Залетный хрустнул пальцами, вытянулся на аккуратно, строчка к строчке, — как это привык делать в камере и Никола–уложенных на нары брюках.
Манеры были знакомые.
На Залетном лежал четкий отпечаток зоны.
Никола все просек. Как Залетный посмотрел, как провел по губе кончиком острого языка, как промокнул аккуратно сложенным платком виски.
Сокамерники постепенно исчерпали темы воровского своего прошлого, по–тихоньку начали цеплять настоящее, а там уже было рукой подать до ближайшего будущего.
— У тебя хаты нет в Москве? — спросил Залетного.
Тот, что продолжал, как маятник, ходить от стены к стене, объяснил:
— Я не могу тебе помочь, братан. Меня до суда не выпустят… А после суда тем более.
— Как быть?!
Разговор оборвался искусственно в разгар кульминации.
Оба оглянулись на Николу, словно только заметили.
Начал Залетный:
— Слышь, земляк…
Никола отвернул голову от стены.
Из сортира за стеной донесся грохот спускаемой из бачка воды. Мусор спустил воду — с понтом — сидел на очке.
«Давайте, мол. Болтайте спокойно…»
Сам же, должно быть, дернулся в коридор, прижался к двери. Слушал.
Глазок на двери был прикрыт. Но это ничего не значило.
" В камере — все равно, как в аквариуме. Со всех сторон тебя видать…»
Он покосился на собеседника, тот спокойно болтал о вещах, которые говорят только на ухо и то — человеку, которому доверяешь…
— Земляк… — Залетный присел рядом с Николой. — Меня сейчас нагонят… Дежурный сказал.
— Ну!..
Никола вступил в разговор нехотя.
— А утром придет телеграмма. Есть санкция на арест и этапирование. Меня ищут. Они там в Нерехте уже во всю сейчас бегают. А у меня в Москве ни хаты, ни надежных кентов. Помоги…
МЕНТЫ. ИГУМНОВ, ЦУКАНОВ
Машина, которую дежурный послал за Игумновым, все не появлялась. Игумнов поглядывал на часы.

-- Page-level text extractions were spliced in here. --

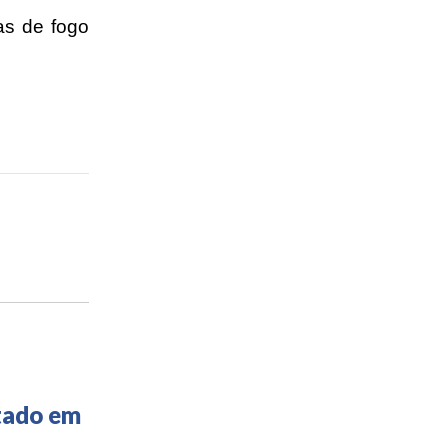
as de fogo
tado em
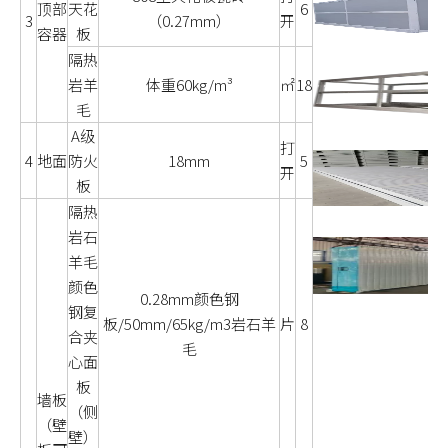
顶部
天花
6
3
（0.27mm）
开
容器
板
隔热
岩羊
体重60kg/m³
㎡
18
毛
A级
打
4
地面
防火
18mm
5
开
板
隔热
岩石
羊毛
颜色
0.28mm颜色钢
钢复
板/50mm/65kg/m3岩石羊
片
8
合夹
毛
心面
板
墙板
（侧
（壁
壁）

У дома Ельцина, напротив, он снова увидел людей из Главного Управления Охраны КГБ: парень с девахой косили под влюбленных, мужик в коже на углу вроде ловил машину и все не мог поймать….
«Что толку , — Игумнов подумал о звонке из дежурной части, — если одни здесь всю ночь без сна, а другие за бутылку коньяка готовы отпустить из–за решетки кого–угодно…»
Он думал о Николе.
Забирать из 33–ьего его надо было как можно скорее. Данные Ефима Анчиполовского мгновенно опровергались при детальной проверке на месте.
Так уж все получилось.
На жилплощади Анчиполовского были прописаны в Москве картежники — и Эдик, и Муса. Этот адрес и данные хозяина попали в руки Игумнова и Качана, когда они через катал–кавказцев разыскивали таксистов–убийц.

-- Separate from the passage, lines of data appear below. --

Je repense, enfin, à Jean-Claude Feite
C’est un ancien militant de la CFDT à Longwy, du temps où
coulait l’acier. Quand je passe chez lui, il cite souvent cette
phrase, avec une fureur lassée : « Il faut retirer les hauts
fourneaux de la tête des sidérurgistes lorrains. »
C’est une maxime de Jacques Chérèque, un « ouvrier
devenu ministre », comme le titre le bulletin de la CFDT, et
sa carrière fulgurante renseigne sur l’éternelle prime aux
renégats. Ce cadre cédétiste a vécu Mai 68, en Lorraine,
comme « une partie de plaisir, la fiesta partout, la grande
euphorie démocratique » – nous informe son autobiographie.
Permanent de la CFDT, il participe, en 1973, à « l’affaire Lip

Настоящему Анчиполовскому, в сущности, это было до лампочки. У него на все случаи жизни имелось железное алиби — свидетельство медперсонала психобольницы, где он был заключен как хроник… И все–таки…

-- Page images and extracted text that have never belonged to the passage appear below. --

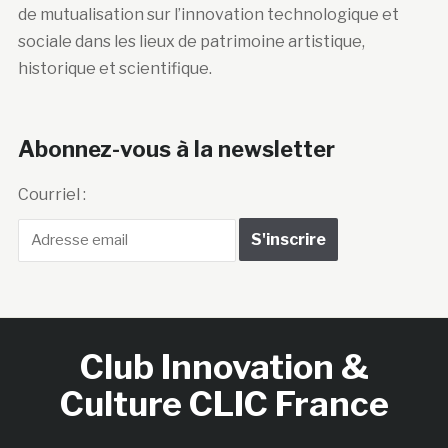
de mutualisation sur l’innovation technologique et
sociale dans les lieux de patrimoine artistique,
historique et scientifique.
Abonnez-vous à la newsletter
Courriel :
Club Innovation &
Culture CLIC France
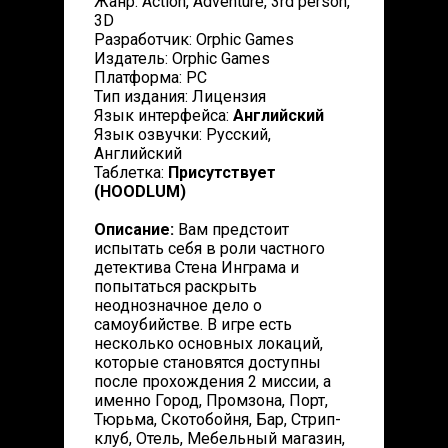
Жанр: Action, Adventure, 3rd person,
3D
Разработчик: Orphic Games
Издатель: Orphic Games
Платформа: PC
Тип издания: Лицензия
Язык интерфейса:
Английский
Язык озвучки: Русский,
Английский
Таблетка:
Присутствует
(HOODLUM)
Описание:
Вам предстоит
испытать себя в роли частного
детектива Стена Инграма и
попытаться раскрыть
неоднозначное дело о
самоубийстве. В игре есть
несколько основных локаций,
которые становятся доступны
после прохождения 2 миссии, а
именно Город, Промзона, Порт,
Тюрьма, Скотобойня, Бар, Стрип-
клуб, Отель, Мебельный магазин,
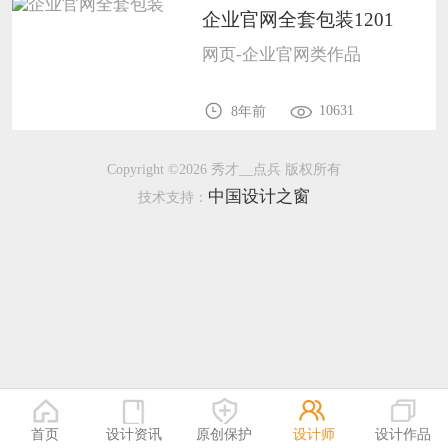
企业官网全套包装1201
恭喜136****9807用户作品已成功备案！
网页-企业官网类作品
10631
8年前
Copyright ©2026 秀才__点兵 版权所有
中国设计之窗
技术支持：
首页
设计资讯
原创保护
设计师
设计作品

Игумнов продолжал моделировать события.
" Бойцы из 33–его пытались узнать, с кем разговаривал Никола. Своей проверкой по телефону они ничего не добились. Теперь могут послать людей к Николе домой…»
Удивительно было другое.
" Почему? Зачем?!»
Эка невидаль — задержанный уголовник–завскладом позвонил шефу по поводу завтращней отгрузки! Почему это вызвало явно неадекватную реакцию? Почему пытались засечь телефон, по которому тот звонил?!»